Pengusaha dari Qatar itu langsung duduk dan menunggu penjelasan Nathan yang ada didepannya. "Jelaskan kepadaku! Kenapa bukan Gabriel yang menemuiku? Apa dia ingin mempermainkanku?"

"Oh tidak! Tidak seperti itu, Tuan. Anda jangan salah sangka dengan Gabriel. Gabriel memang tidak bisa hadir karena ada sesuatu yang mendesak yang tidak bisa di tinggalkannya. Untul itu dia memintaku untuk menemuimu."

"Apakah urusannya begitu penting sampai dia harus mengabaikanku? Ini tidak masuk akal. Aku jauh-jauh hari sudah membuat janji dan mencari waktu untuk datang dari Qatar hanya ingin menjalin kerja sama dengannya tapi ...."

Pria itu bangun dari sofa dan berjalan meninggalkan Nathan dengan wajah kecewa.

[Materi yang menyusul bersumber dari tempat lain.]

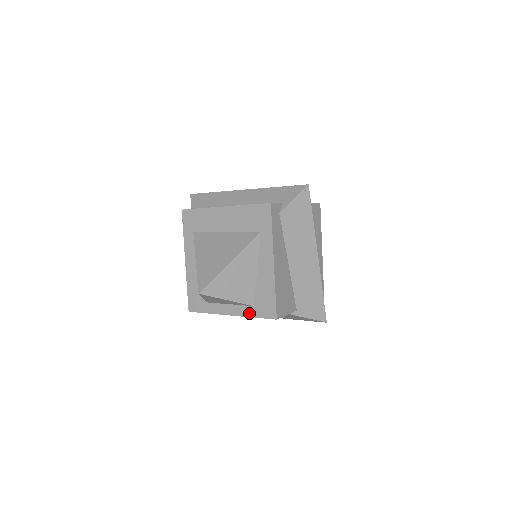
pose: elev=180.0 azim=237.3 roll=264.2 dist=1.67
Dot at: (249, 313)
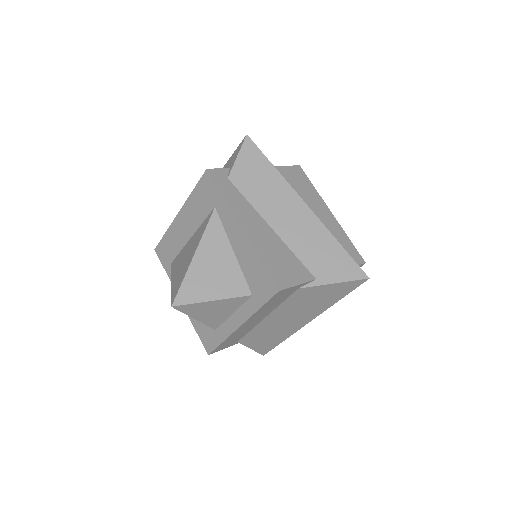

Dia menganggap perusahaan dan Gabriel sendiri tidak profesional dan membuatnya merasa kecewa.

"Tuan! Tuan! Jangan salah paham. Tuan Gabriel memang dalam urusan mendesak. Aku janji akan membuatkan jadwal bertemu dengan anda setelah dia kembali."

"Lupakan saja! Aku harap dia kembali dengan cepat."

Nathan tidak busa menahannya lagi karena dia tidak tahu sampai kapan akan menunggu kedatangan Gabriel. Apalagi soal keberadaan Gabriel belum didapatkannya dari anak buah.

"Ayolah Gabriel! Ayo kembali! Aku tidak tahu lagi harus meyakinkan rekan kerjamu. Belum lagi masalah bisnismu yang lain." Nathan sangat kesusahan untuk mengurus perusahaan sebesar itu apalagi bisnis Gabriel yang lainnya.